PREFACE.
BEING now about to embark for Georgia, I am willing, before I go, to give the world a short account of the Orphan-House erected there. I have, therefore, in the following sheets, reprinted a continuation of an account published when I was last at Edinburgh; to which I have subjoined some letters received since; and also an account of money received and disbursed since the publication of that account: and in order to give the reader a view of this design from its beginning, I have affixed my preface to the account I first published about two years ago. I commend it to God. May he give it his blessing!
G. W.
London, January 14, 1743.
Bethesda, December 23, 1741.
THE following sheets, to the best of my knowledge, contain a faithful account of what money I have received, as also how I have disbursed it, for the use of the Orphan-House in Georgia.
I think, with a full assurance of faith I may affirm, the Lord put it into my heart to build that house. It has prospered beyond expectation. It has already, and I hope will more and more answer its name, Bethesda, and be a House of Mercy to the souls and bodies of many people, both old and young.

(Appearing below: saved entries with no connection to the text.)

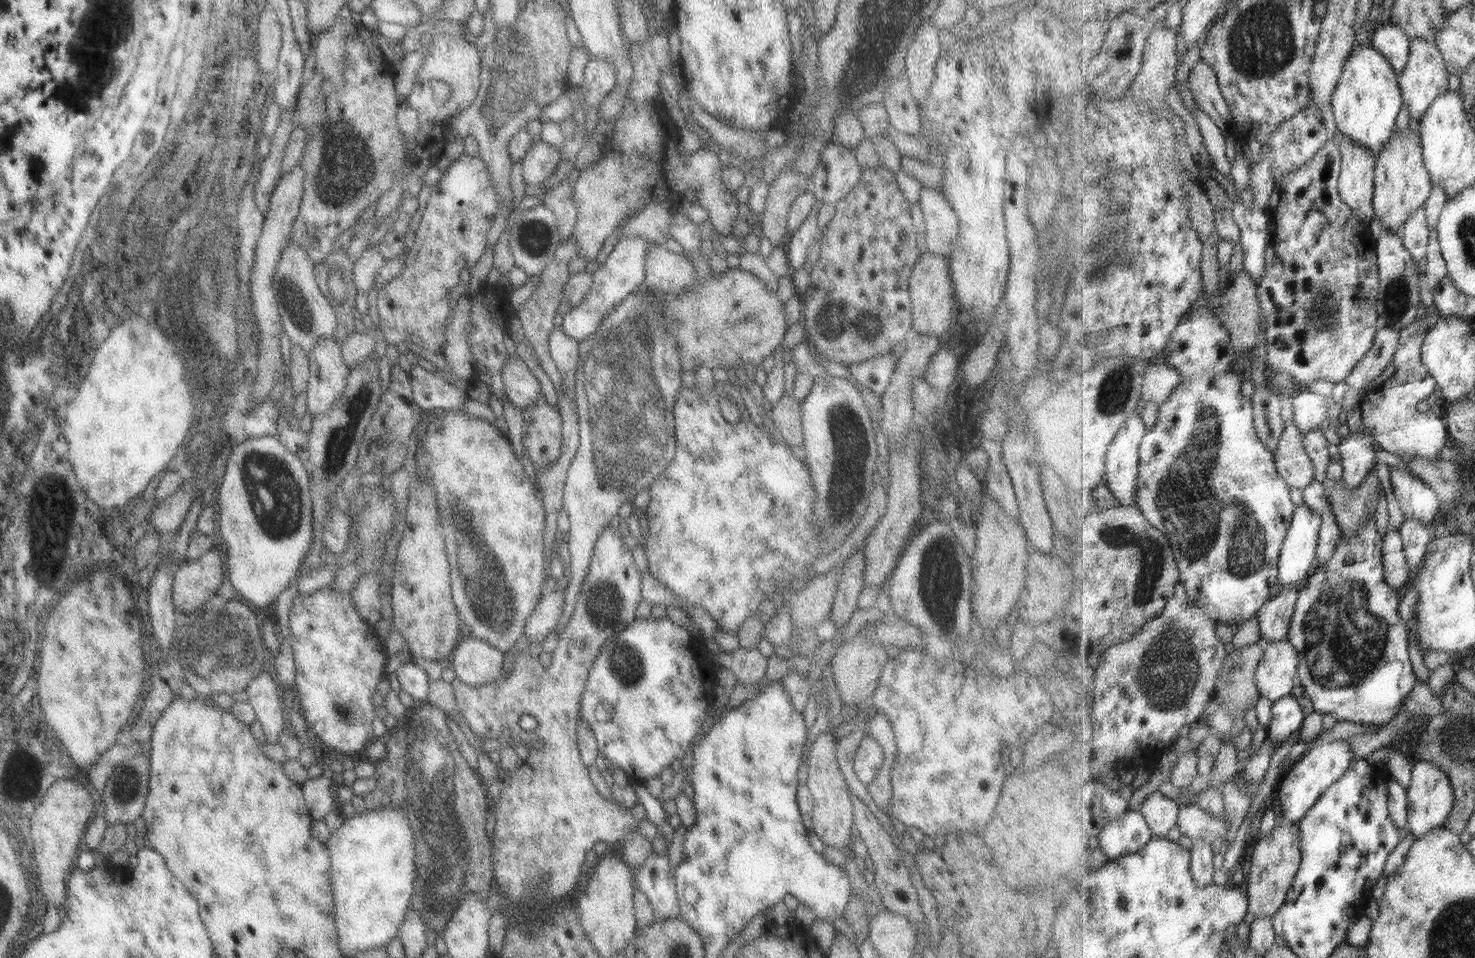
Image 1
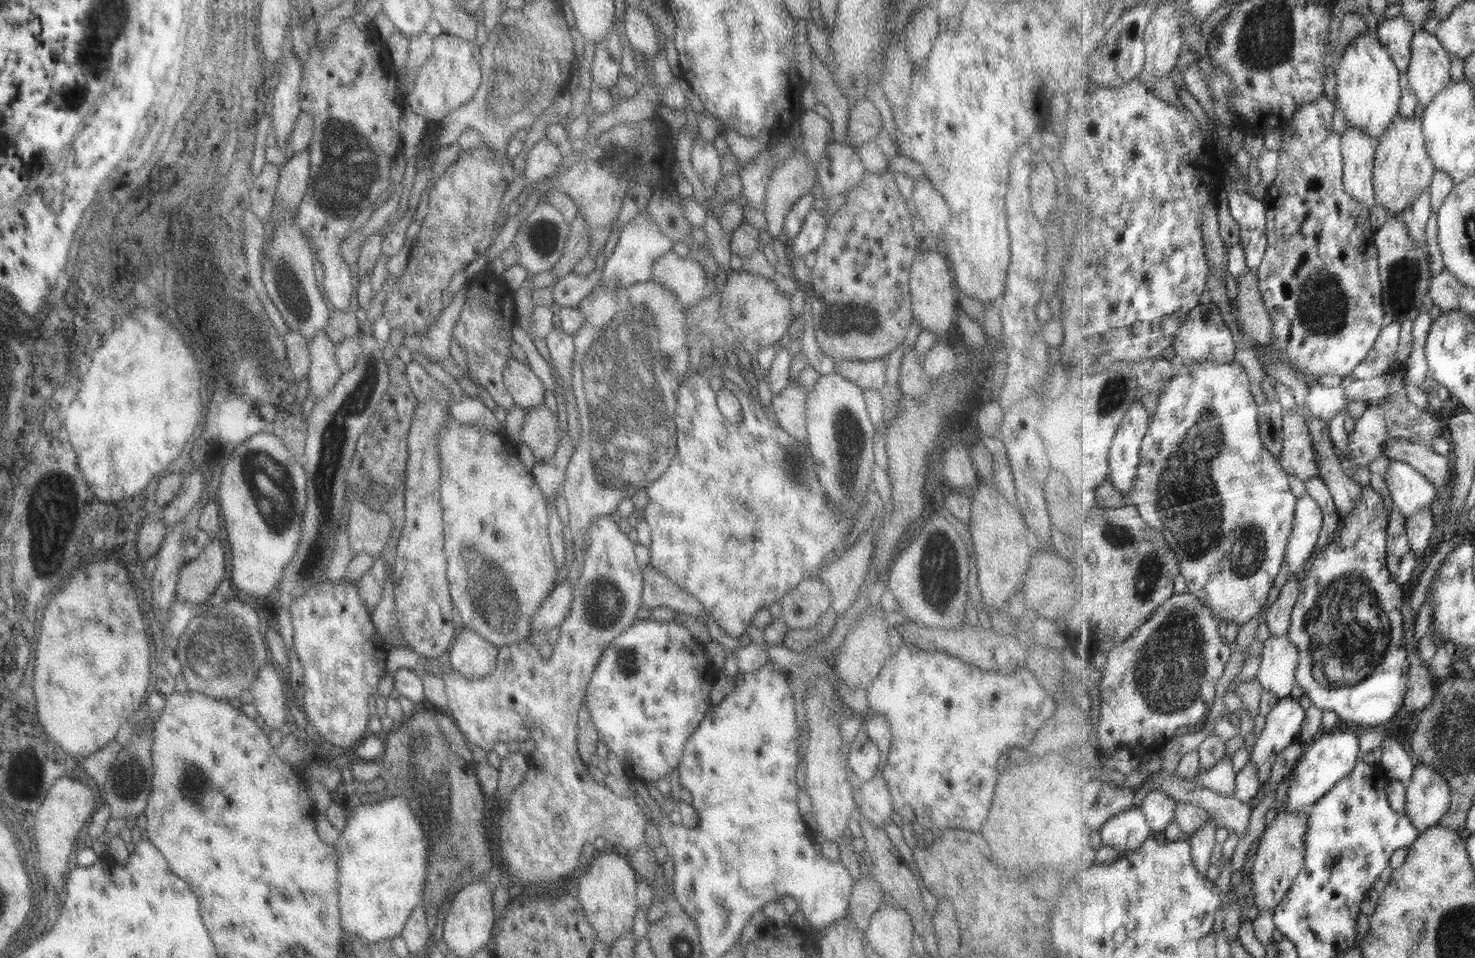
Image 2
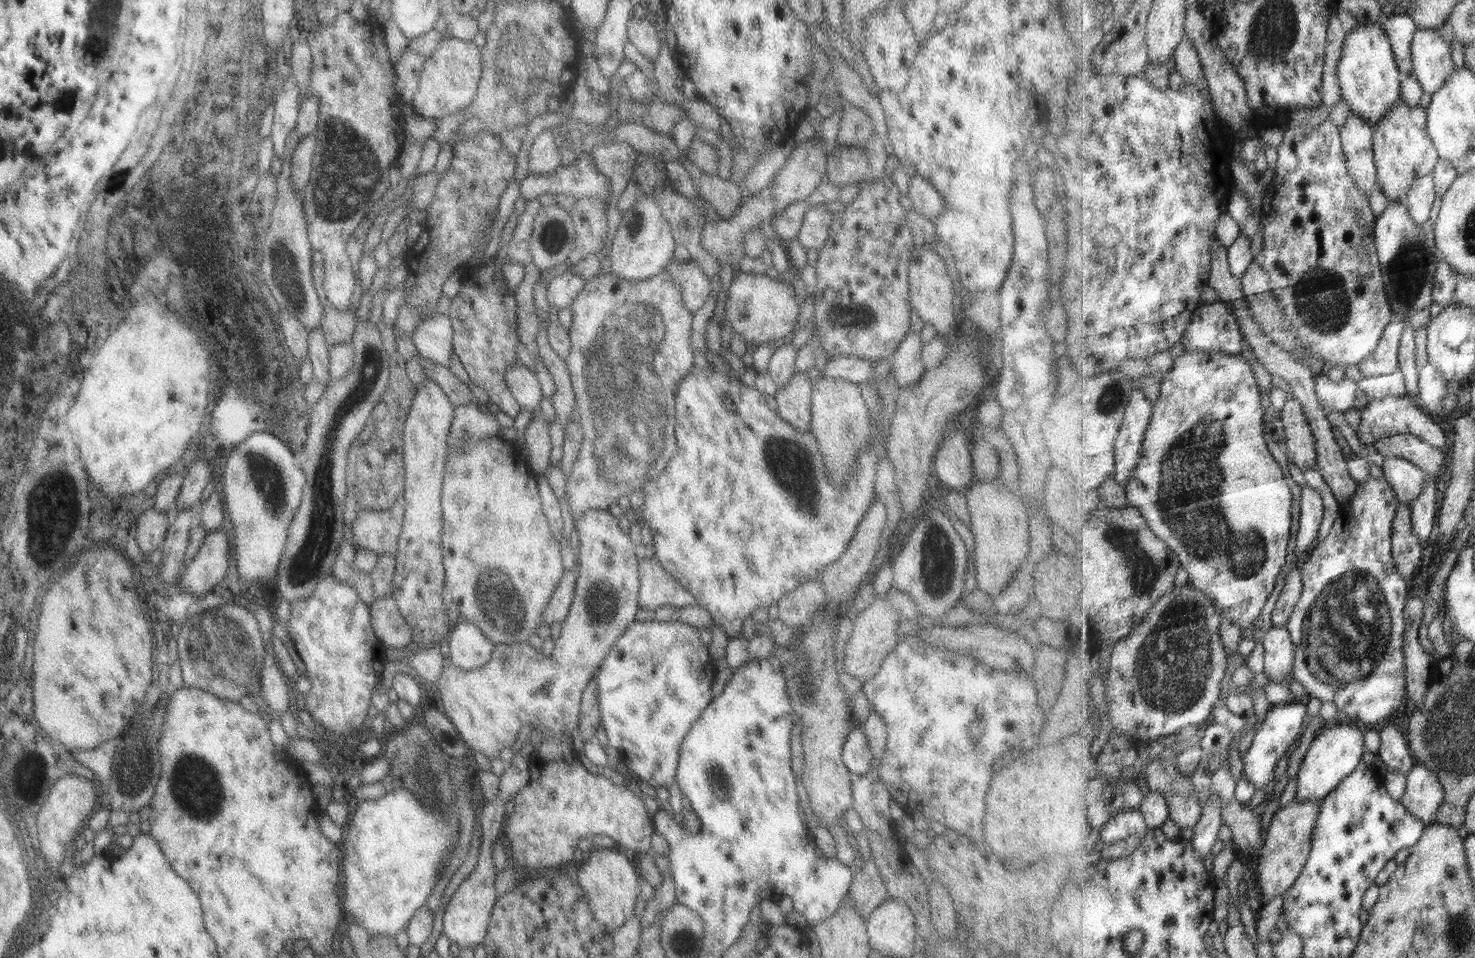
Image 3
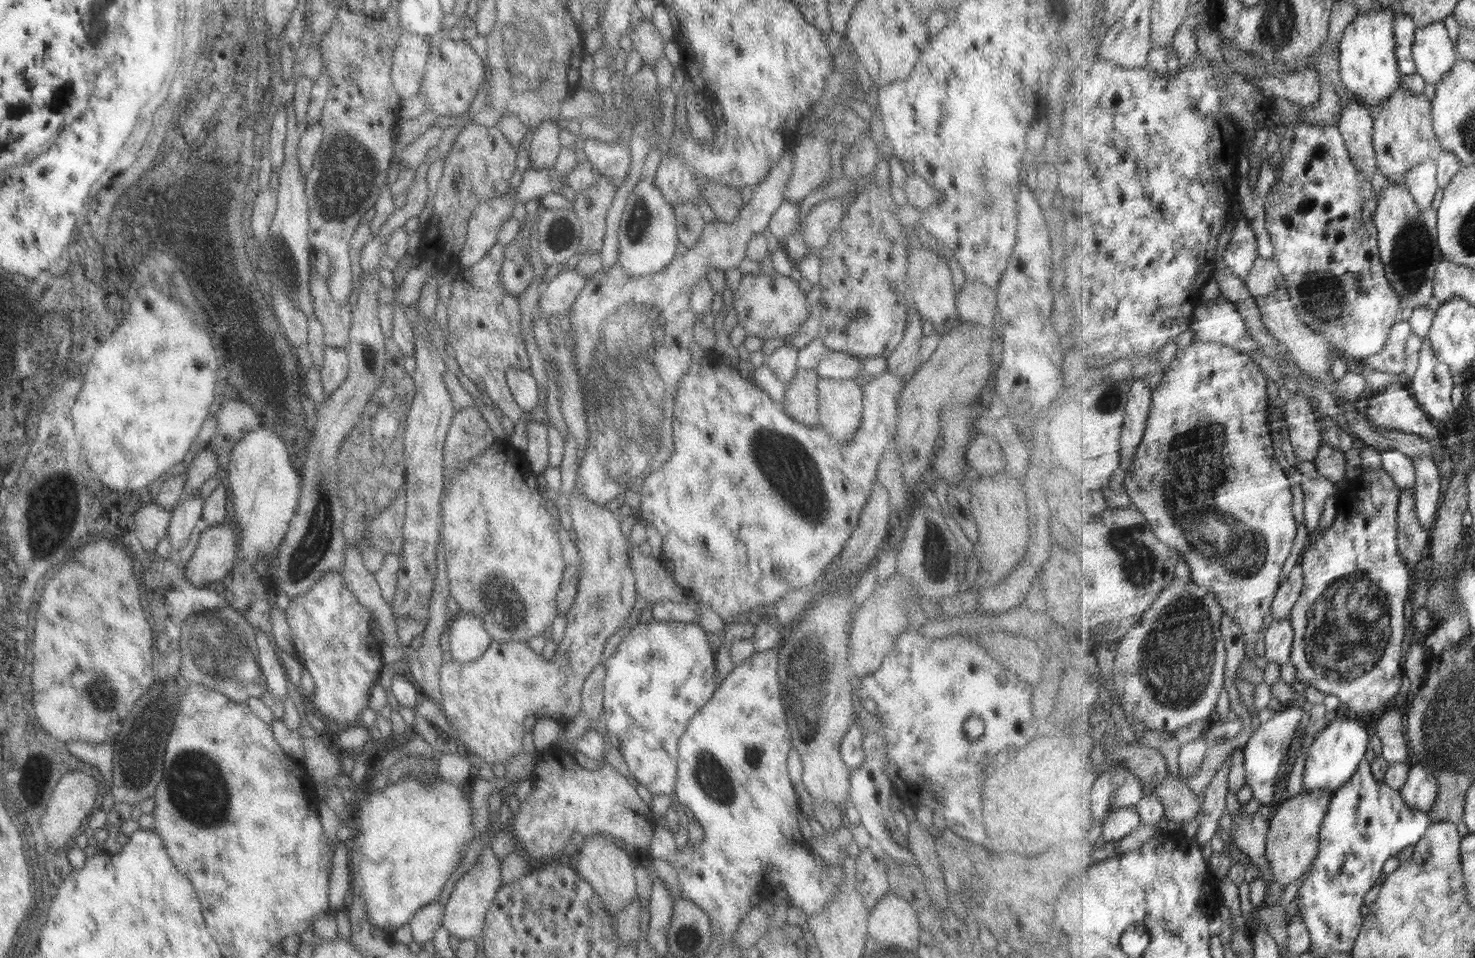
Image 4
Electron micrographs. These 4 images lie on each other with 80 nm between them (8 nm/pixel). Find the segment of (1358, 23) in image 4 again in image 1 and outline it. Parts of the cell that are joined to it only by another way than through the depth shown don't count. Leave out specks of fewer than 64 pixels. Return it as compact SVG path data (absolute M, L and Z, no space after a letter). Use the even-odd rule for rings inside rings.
M1372 44L1356 45L1344 66L1331 104L1341 135L1359 145L1365 145L1377 157L1393 137L1395 120L1399 118L1401 106L1404 105L1398 72Z

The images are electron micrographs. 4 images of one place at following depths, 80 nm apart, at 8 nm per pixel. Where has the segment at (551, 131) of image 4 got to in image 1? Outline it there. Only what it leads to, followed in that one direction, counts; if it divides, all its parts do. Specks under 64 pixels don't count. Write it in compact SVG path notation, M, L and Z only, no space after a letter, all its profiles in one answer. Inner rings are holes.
M540 140L533 143L520 161L523 184L534 186L543 183L556 170L559 158L559 151L553 146Z

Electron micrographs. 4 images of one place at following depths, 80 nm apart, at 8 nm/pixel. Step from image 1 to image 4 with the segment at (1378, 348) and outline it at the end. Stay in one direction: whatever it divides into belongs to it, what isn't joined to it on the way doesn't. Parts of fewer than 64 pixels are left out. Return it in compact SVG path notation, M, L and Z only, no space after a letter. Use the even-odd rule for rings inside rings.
M1401 320L1395 323L1391 327L1384 349L1379 354L1364 359L1363 363L1369 369L1402 375L1407 366L1405 346L1407 346L1407 338L1411 336L1411 332L1413 332L1413 327L1409 321Z

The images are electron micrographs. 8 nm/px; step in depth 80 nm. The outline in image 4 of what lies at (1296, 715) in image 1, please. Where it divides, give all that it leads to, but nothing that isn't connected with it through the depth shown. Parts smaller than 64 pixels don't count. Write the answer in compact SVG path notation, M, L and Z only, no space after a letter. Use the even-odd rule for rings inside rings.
M1294 704L1289 707L1277 707L1274 716L1262 723L1252 736L1248 739L1247 743L1243 746L1242 752L1244 753L1244 766L1245 766L1245 782L1252 786L1255 798L1259 802L1261 808L1265 808L1271 804L1273 796L1275 796L1275 786L1277 786L1281 771L1281 761L1285 760L1289 746L1295 740L1297 728L1301 724L1303 718L1303 710Z

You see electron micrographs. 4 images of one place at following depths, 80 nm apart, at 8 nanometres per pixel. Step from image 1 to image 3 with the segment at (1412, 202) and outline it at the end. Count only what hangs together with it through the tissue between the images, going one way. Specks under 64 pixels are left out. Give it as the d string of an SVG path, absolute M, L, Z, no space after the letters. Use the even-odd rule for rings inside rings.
M1399 101L1387 117L1374 128L1373 150L1377 166L1378 188L1387 200L1405 199L1418 178L1434 172L1441 158L1431 137L1427 135L1427 108L1419 104L1409 107Z

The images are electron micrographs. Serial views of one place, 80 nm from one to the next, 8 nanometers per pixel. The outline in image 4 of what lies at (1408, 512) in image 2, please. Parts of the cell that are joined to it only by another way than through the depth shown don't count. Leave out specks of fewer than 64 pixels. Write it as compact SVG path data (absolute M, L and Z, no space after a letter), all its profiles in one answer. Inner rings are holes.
M1389 450L1381 452L1382 468L1398 483L1401 491L1414 492L1418 485L1418 470L1414 460L1401 452Z

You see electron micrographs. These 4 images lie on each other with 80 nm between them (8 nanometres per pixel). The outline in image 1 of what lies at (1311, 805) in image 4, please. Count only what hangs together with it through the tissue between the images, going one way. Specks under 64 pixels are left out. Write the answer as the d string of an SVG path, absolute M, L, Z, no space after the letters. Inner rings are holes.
M1283 820L1270 833L1262 834L1259 840L1252 843L1245 865L1246 881L1243 888L1248 895L1248 912L1254 919L1275 916L1286 902L1302 863L1299 831L1299 822Z

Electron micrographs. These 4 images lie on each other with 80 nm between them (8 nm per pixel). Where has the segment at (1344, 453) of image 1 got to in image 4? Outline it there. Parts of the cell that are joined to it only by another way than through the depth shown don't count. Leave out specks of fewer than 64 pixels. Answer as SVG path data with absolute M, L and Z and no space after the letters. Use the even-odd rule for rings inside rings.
M1394 382L1386 390L1372 394L1368 398L1366 415L1370 424L1379 428L1392 428L1407 434L1418 434L1431 443L1442 443L1439 428L1430 417L1413 392L1404 383Z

When I left England, I proposed to take in only twenty children; but when I arrived at Georgia, I found so many objects of charity, besides the orphans, among poor people’s children, that I resolved in this, as well as in all other respects, to imitate Professor Franck, and make a provision for their maintenance also.
Two of the orphan boys were put out apprentices just before I last left Savannah; one to a bricklayer, the other was bound to a carpenter; a third is to be bound to the surgeon belonging to the Orphan-House; one weaves in a loom at home; two I have put to a taylor I brought over, and the rest are now fitting themselves to be useful to the commonwealth. Whoever among them appear to be sanctified, and have a good natural capacity, these, under God, I intend for the ministry.